Dubai weakens while Sharm El Sheikh improves

Hotels in Dubai have reported weakening performance trends, as RevPAR declined in November by 6.6% to US$340.06 compared to the same period last year, according to the latest HotStats data.

The contraction in room revenues was due to a softening of occupancies, which retracted by 1.1 percentage points to 86.7%, but led largely by a decline in ADR of 5.5% to US$392.37. The drop in room revenues also caused a decline in total revenues per available room (TRevPAR) by 2.3% to US$602.70, but was compensated in some part by an increase in food and beverage revenues that rose by 4.8% for the period. Profitability levels were under pressure as some key cost items such as payroll and sales and marketing inched higher for the period, causing gross operating profit per available room (GOPPAR) to contract by 4.3% to US$316.36.

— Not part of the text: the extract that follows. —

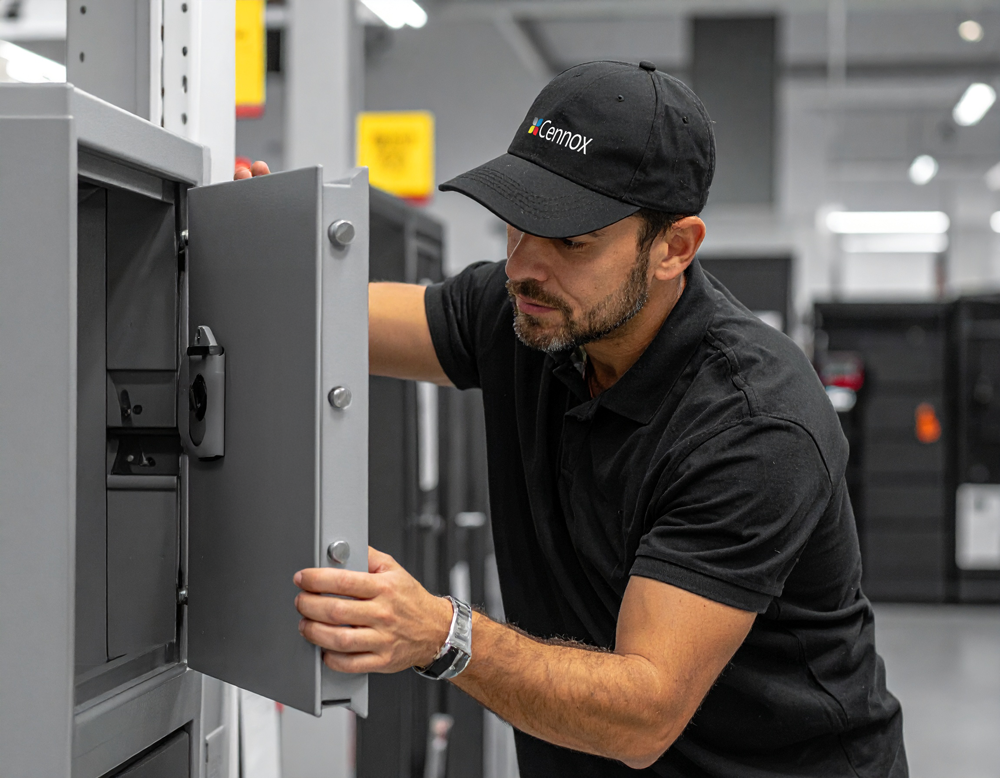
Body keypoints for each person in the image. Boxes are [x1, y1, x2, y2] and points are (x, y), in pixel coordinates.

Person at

‘‘Hotels in Dubai have begun experiencing several demand- and supply-based issues that have weighed down on performance levels for the period,” commented Peter Goddard, managing director of TRI Consulting. “The largest impact was seen through the deterioration of political and economic conditions in Russia and some eastern European countries that drive significant demand to the city. The declining rouble and higher rates in Dubai appears to have made many of them reconsider their trip to Dubai, but also diverted some traffic to Sharm El Sheikh and Istanbul, which offer a better value proposition. Additionally, new supply entering the market has also made the sector more competitive.’’

Performance improves in Sharm El Sheikh

Hotels in Sharm El Sheikh reported encouraging performance levels, led by a 46.3% increase in ADR to US$47.72 and a 2 percentage point increase in occupancies to 61.8%. As a consequence, RevPAR grew by 51.3% to US$29.51, pushing up TRevPAR by 28% to US$53.90. Despite an increase in payroll and other overhead costs, GOPPAR levels managed to increase by 67% to US$15.31, benefitting largely from the strong increase witnessed in average room rates for the period.

‘‘Egyptian hotel markets have made a comeback this year with both Sharm El Sheikh and Cairo reporting strong growth in RevPAR levels for the calendar year up to November of 2014,” Goddard said. “The confidence in the market is led by the efforts of the government to prioritize tourism and provide necessary security arrangements to protect its tourism assets, specifically for Sharm El Sheikh. Despite a strong growth in ARR reported for the period, Sharm El Sheikh still holds a strong value proposition compared to similar beach destinations in the region, and will be particularly attractive for key European source markets which are expected to drive performance going forward.”